Inkjet Printing of a Gate Insulator: Towards Fully Printable Organic Field Effect Transistor

Abstract

In this work, a gate insulator poly (4-vinylphenol) (PVP) of an organic field effect transistor (OFET) was deposited using an inkjet printing technique, realized via a high printing resolution. Various parameters, including the molecular weight of PVP, printing direction, printing voltage, and drop frequency, were investigated to optimize OFET performance. Consequently, PVP with a smaller molecular weight of 11 k and a printing direction parallel to the channel, a printing voltage of 18 V, and a drop frequency of 10 kHz showed the best OFET performance. With a direct ink writing-printed organic semiconductor, this work paves the way for fully inkjet-printed OFETs.

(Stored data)
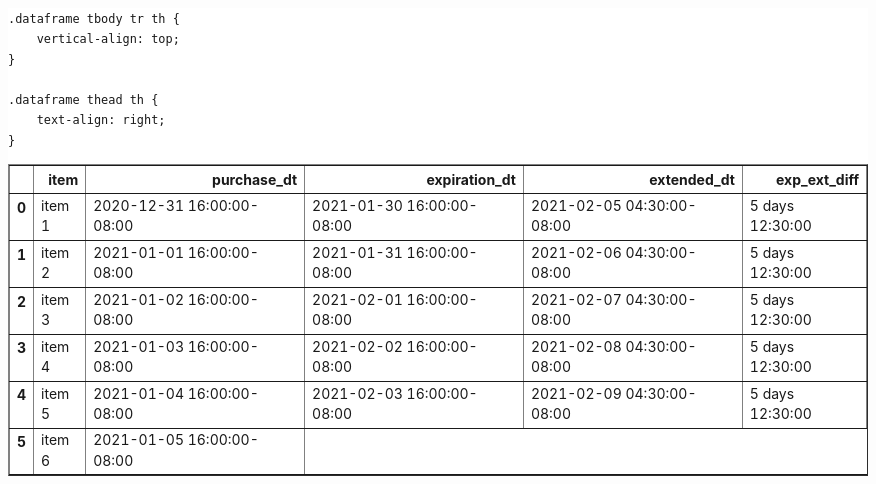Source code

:     .dataframe tbody tr th {
        vertical-align: top;
    }

    .dataframe thead th {
        text-align: right;
    }
</style>
<table border="1" class="dataframe">
  <thead>
    <tr style="text-align: right;">
      <th></th>
      <th>item</th>
      <th>purchase_dt</th>
      <th>expiration_dt</th>
      <th>extended_dt</th>
      <th>exp_ext_diff</th>
    </tr>
  </thead>
  <tbody>
    <tr>
      <th>0</th>
      <td>item1</td>
      <td>2020-12-31 16:00:00-08:00</td>
      <td>2021-01-30 16:00:00-08:00</td>
      <td>2021-02-05 04:30:00-08:00</td>
      <td>5 days 12:30:00</td>
    </tr>
    <tr>
      <th>1</th>
      <td>item2</td>
      <td>2021-01-01 16:00:00-08:00</td>
      <td>2021-01-31 16:00:00-08:00</td>
      <td>2021-02-06 04:30:00-08:00</td>
      <td>5 days 12:30:00</td>
    </tr>
    <tr>
      <th>2</th>
      <td>item3</td>
      <td>2021-01-02 16:00:00-08:00</td>
      <td>2021-02-01 16:00:00-08:00</td>
      <td>2021-02-07 04:30:00-08:00</td>
      <td>5 days 12:30:00</td>
    </tr>
    <tr>
      <th>3</th>
      <td>item4</td>
      <td>2021-01-03 16:00:00-08:00</td>
      <td>2021-02-02 16:00:00-08:00</td>
      <td>2021-02-08 04:30:00-08:00</td>
      <td>5 days 12:30:00</td>
    </tr>
    <tr>
      <th>4</th>
      <td>item5</td>
      <td>2021-01-04 16:00:00-08:00</td>
      <td>2021-02-03 16:00:00-08:00</td>
      <td>2021-02-09 04:30:00-08:00</td>
      <td>5 days 12:30:00</td>
    </tr>
    <tr>
      <th>5</th>
      <td>item6</td>
      <td>2021-01-05 16:00:00-08:00</td>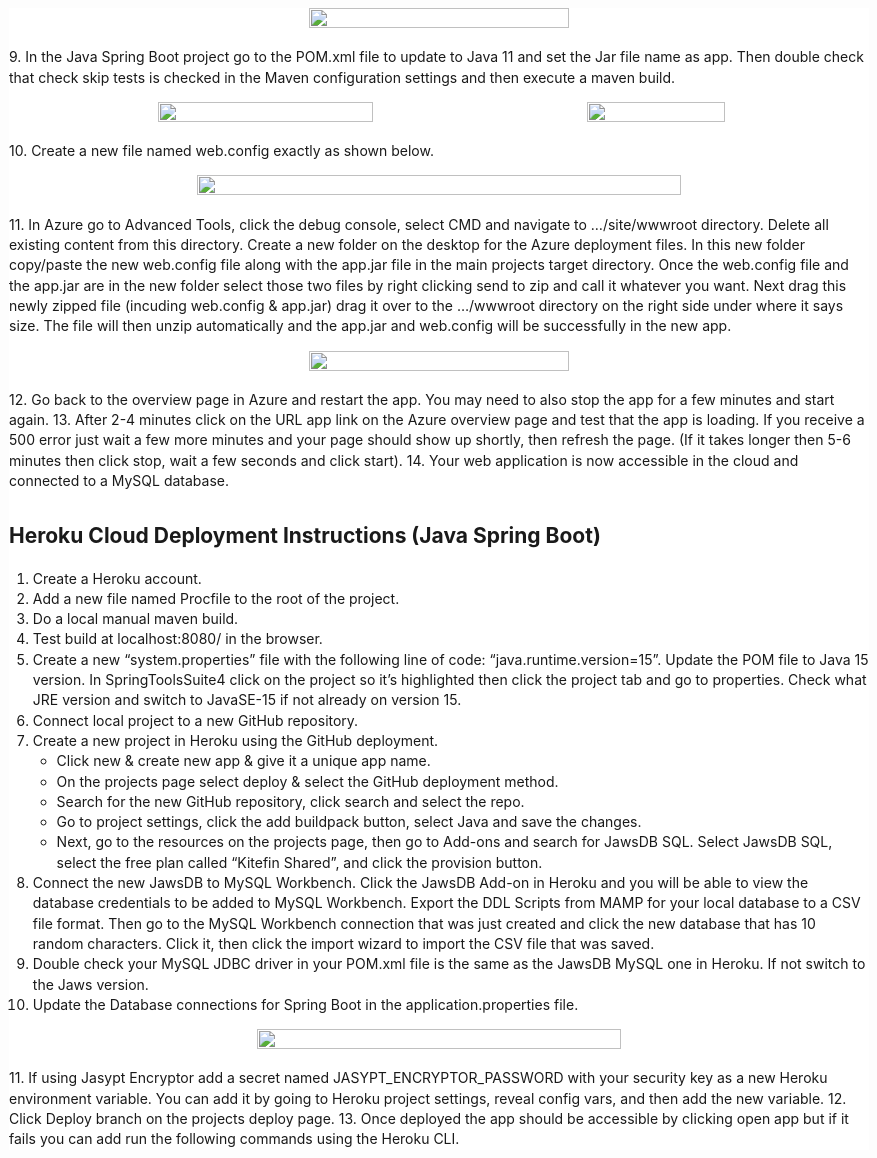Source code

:<p align="center"><img src="https://user-images.githubusercontent.com/40038829/151684800-a6a7105b-e5d8-4d0b-bdb9-ef52020c3943.png" width=55% height=55%></p>
9. In the Java Spring Boot project go to the POM.xml file to update to Java 11 and set the Jar file name as app. Then double check that check skip tests is checked in the Maven configuration settings and then execute a maven build. 
<p align="center">
  <img src="https://user-images.githubusercontent.com/40038829/151684818-7fdc9869-6b29-4322-af3c-df9be19aea65.png" width=50% height=50%>
  <img src="https://user-images.githubusercontent.com/40038829/151684823-ea10e1c7-e52a-4d98-89a4-62e59aa7050c.png" width=40% height=40%>
</p>
10. Create a new file named web.config exactly as shown below.
<p align="center"><img src="https://user-images.githubusercontent.com/40038829/151684850-6304b7db-4b3b-45b7-9fa1-3c60c8a3ca5c.png" width=75% height=95%></p>
11. In Azure go to Advanced Tools, click the debug console, select CMD and navigate to …/site/wwwroot directory. Delete all existing content from this directory. Create a new folder on the desktop for the Azure deployment files. In this new folder copy/paste the new web.config file along with the app.jar file in the main projects target directory. Once the web.config file and the app.jar are in the new folder select those two files by right clicking send to zip and call it whatever you want. Next drag this newly zipped file (incuding web.config & app.jar) drag it over to the …/wwwroot directory on the right side under where it says size. The file will then unzip automatically and the app.jar and web.config will be successfully in the new app.
<p align="center"><img src="https://user-images.githubusercontent.com/40038829/151684870-6530582f-525d-41c4-8d1e-45b6b76d199e.png" width=55% height=55%></p>
12.  Go back to the overview page in Azure and restart the app. You may need to also stop the app for a few minutes and start again.
13.  After 2-4 minutes click on the URL app link on the Azure overview page and test that the app is loading. If you receive a 500 error just wait a few more minutes and your page should show up shortly, then refresh the page. (If it takes longer then 5-6 minutes then click stop, wait a few seconds and click start).
14.  Your web application is now accessible in the cloud and connected to a MySQL database.

## Heroku Cloud Deployment Instructions (Java Spring Boot)

1. Create a Heroku account.
2. Add a new file named Procfile to the root of the project.
3. Do a local manual maven build.
4. Test build at localhost:8080/ in the browser.
5. Create a new “system.properties” file with the following line of code: “java.runtime.version=15”. Update the POM file to Java 15 version. In SpringToolsSuite4 click on the project so it’s highlighted then click the project tab and go to properties. Check what JRE version and switch to JavaSE-15 if not already on version 15. 
6. Connect local project to a new GitHub repository.
7. Create a new project in Heroku using the GitHub deployment.
    - Click new & create new app & give it a unique app name. 
    - On the projects page select deploy & select the GitHub deployment method. 
    - Search for the new GitHub repository, click search and select the repo.
    - Go to project settings, click the add buildpack button, select Java and save the changes.
    - Next, go to the resources on the projects page, then go to Add-ons and search for JawsDB SQL. Select JawsDB SQL, select the free plan called “Kitefin Shared”, and click the provision button.
8. Connect the new JawsDB to MySQL Workbench. Click the JawsDB Add-on in Heroku and you will be able to view the database credentials to be added to MySQL Workbench. Export the DDL Scripts from MAMP for your local database to a CSV file format. Then go to the MySQL Workbench connection that was just created and click the new database that has 10 random characters. Click it, then click the import wizard to import the CSV file that was saved. 
9. Double check your MySQL JDBC driver in your POM.xml file is the same as the JawsDB MySQL one in Heroku. If not switch to the Jaws version. 
10. Update the Database connections for Spring Boot in the application.properties file.
<p align="center"><img src="https://user-images.githubusercontent.com/40038829/151600756-566efab2-529d-4ac0-9f23-451cac201402.png" width=65% height=65%></p>
11. If using Jasypt Encryptor add a secret named JASYPT_ENCRYPTOR_PASSWORD with your security key as a new Heroku environment variable. You can add it by going to Heroku project settings, reveal config vars, and then add the new variable.
12. Click Deploy branch on the projects deploy page.
13. Once deployed the app should be accessible by clicking open app but if it fails you can add run the following commands using the Heroku CLI.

> _Work instruction 1_: In the abstract on inkjet printing of a gate insulator, what drop frequency gave the best OFET performance?
> _Work instruction 2_: Please write what comes next in the abstract on inkjet printing of a gate insulator, continuing from its final sentence.

> _Written reply 1_: 10 kHz

> _Written reply 2_:
1. Introduction

While numerous techniques have been applied to organic field effect transistor (OFET) fabrication, the most promising approach for leveraging the unique features of organic electronics is additive manufacturing technology. This is due to its solution-based nature and reduced process complexity compared to substrative manufacturing methods. Various additive manufacturing methods, such as transfer printing, gravure printing [1,2], offset printing [3], screen printing [4,5], and transfer printing [6], have been investigated. Among them, gravure printing is known for its good geometric and planarity accuracy. The ink is applied directly onto the engraved cylinder using a doctor blade and then transferred to the substrate during printing. The engraved cylinder can be precisely controlled, providing good geometric accuracy, and the blade ensures uniform ink deposition onto the substrate, leading to good planarity. However, a drawback is that gravure printing is not “programmable” as it requires a physical printing plate to be created for each design, making customization more costly and time-consuming, especially during testing stages.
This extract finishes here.